• _Text shown_:
Taking a short cut across a bend in the road, we happen across the old path down to Masutomi. This guides us to our next appointment – with Kogure Ritarō, no less. Not the man himself, of course, but his monument, which stands on a slight eminence amid an aery grove of silver birch trees. The slanting sunlight floods in through the leafless branches.
It was a memorial service for Kogure here, records Fukada Kyūya in Nihon Hyakumeizan, that brought him to Mizugaki. We can imagine that Fukada and Kogure were well acquainted – Fukada joined the Japanese Alpine Club in June 1935, the very same year that Kogure became the club’s president. This explains why Fukada calls him the “doyen (dai-senpai) of our mountaineering community” in his chapter on Kinpu-zan, the sixty-eighth of his Hundred Mountains.
By the time Fukada wrote those words, Kogure was no longer there to appreciate them. He died in May 1944, during his ninth year of office as the Japanese Alpine Club’s president. It was a difficult time to be a mountaineer, let alone head up Japan’s pre-eminent mountaineering association. The fine bronze relief on the monument – by Satō Kyūichirō says Fukada – shows a face worn down by the cares of office.

• _Data extract_:
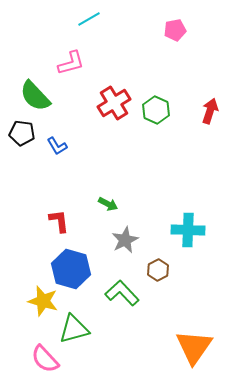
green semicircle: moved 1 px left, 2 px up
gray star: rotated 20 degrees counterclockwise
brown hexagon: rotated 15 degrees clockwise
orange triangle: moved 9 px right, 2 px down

• _Exercise instructions_:
(1) Name every person the passage on the Kogure Ritarō monument mentions by name.
(2) According to the passage on the Kogure Ritarō monument, when did Kogure die?
The data play no part in what comes next and can be passed over.

• _The solutions_:
(1) Kogure Ritarō, Fukada Kyūya, Satō Kyūichirō

(2) In May 1944, during his ninth year as president of the Japanese Alpine Club.